Le concept wittgensteinien de "jeu de langage" comme médiation entre Pierre Hadot et les philosophes antiques.
Par Philalèthe le jeudi 5 novembre 2009, 15:51 - Wittgenstein - Lien permanent
Dans la préface (2004) que Pierre Hadot écrit en vue de présenter ses articles sur Wittgenstein, on lit:
" L'analyse, on peut dire révolutionnaire, du langage, qui est développée dans les Investigations philosophiques, a provoqué alors, je dois dire, un bouleversement dans mes réflexions philosophiques. Toutes sortes de perspectives nouvelles s'ouvraient aussi à moi dans mon travail d'historien de la philosophie. Je découvris brusquement cette idée capitale de Wittgenstein, qui me semble indiscutable et a des conséquences immenses : le langage n'a pas pour unique tâche de nommer ou de désigner des objets ou de traduire des pensées, et l'acte de comprendre une phrase est beaucoup plus proche que l'on ne croit de ce que l'on appelle habituellement: comprendre un thème musical.
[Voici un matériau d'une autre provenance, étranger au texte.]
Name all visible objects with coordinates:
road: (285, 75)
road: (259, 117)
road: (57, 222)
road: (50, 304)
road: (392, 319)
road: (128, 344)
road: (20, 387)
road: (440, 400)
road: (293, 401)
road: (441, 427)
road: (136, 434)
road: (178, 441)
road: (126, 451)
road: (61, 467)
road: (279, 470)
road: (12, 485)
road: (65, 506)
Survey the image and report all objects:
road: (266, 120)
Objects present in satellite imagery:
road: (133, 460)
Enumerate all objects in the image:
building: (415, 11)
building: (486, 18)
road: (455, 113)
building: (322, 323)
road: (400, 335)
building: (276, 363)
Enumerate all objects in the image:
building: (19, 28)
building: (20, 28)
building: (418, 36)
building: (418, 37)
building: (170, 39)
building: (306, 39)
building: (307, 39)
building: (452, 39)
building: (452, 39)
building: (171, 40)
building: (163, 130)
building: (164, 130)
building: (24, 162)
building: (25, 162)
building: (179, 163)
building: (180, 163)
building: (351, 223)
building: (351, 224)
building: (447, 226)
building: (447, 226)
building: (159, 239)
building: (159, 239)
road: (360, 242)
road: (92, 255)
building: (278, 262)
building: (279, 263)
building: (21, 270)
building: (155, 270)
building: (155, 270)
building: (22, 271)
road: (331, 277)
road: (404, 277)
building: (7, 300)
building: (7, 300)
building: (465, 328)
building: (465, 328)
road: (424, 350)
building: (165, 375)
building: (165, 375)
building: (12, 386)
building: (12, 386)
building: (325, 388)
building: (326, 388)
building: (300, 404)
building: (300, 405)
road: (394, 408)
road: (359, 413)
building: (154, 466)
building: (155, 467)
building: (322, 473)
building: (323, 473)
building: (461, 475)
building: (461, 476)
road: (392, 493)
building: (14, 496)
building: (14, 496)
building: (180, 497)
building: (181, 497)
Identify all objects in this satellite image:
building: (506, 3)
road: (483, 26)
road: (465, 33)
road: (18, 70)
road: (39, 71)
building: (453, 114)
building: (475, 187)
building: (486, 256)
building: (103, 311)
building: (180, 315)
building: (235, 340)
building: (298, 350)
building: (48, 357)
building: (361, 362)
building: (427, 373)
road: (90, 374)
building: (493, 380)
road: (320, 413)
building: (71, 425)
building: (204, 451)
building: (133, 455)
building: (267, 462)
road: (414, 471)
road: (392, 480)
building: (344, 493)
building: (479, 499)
Exactement, il n'y avait donc pas "le" langage, mais des "jeux de langage", se situant toujours, disait Wittgenstein, dans la perspective d'une activité déterminée, d'une situation concrète ou d'une forme de vie. Cette idée m'a aidé à résoudre le problème qui se posait à moi, et d'ailleurs à beaucoup de mes collègues, celui de l'incohérence apparente des auteurs philosophiques de l' Antiquité. Il m'est apparu alors que la principale préoccupation de ces auteurs n'était pas d'informer leurs lecteurs sur un agencement de concepts, mais de les former: même les "manuels" (comme celui d'Épictète) étaient des recueils d'exercices. il fallait donc replacer les discours philosophiques, dans leur jeu de langage, dans la forme de vie qui les avait engendrés, donc dans la situation concrète personnelle ou sociale, dans la praxis qui les conditionnaient ou par rapport à l'effet qu'ils voulaient produire. C'est dans cette optique que j'ai commencé à parler d'exercice spirituel, expression qui n'est peut-être pas heureuse, mais qui me servait à désigner, en tout cas, une activité, presque toujours d'ordre discursif, qu'elle soit rationnelle ou imaginative, visant à modifier, en soi ou chez les autres, la manière de vivre et de voir le monde." (p.11 Vrin)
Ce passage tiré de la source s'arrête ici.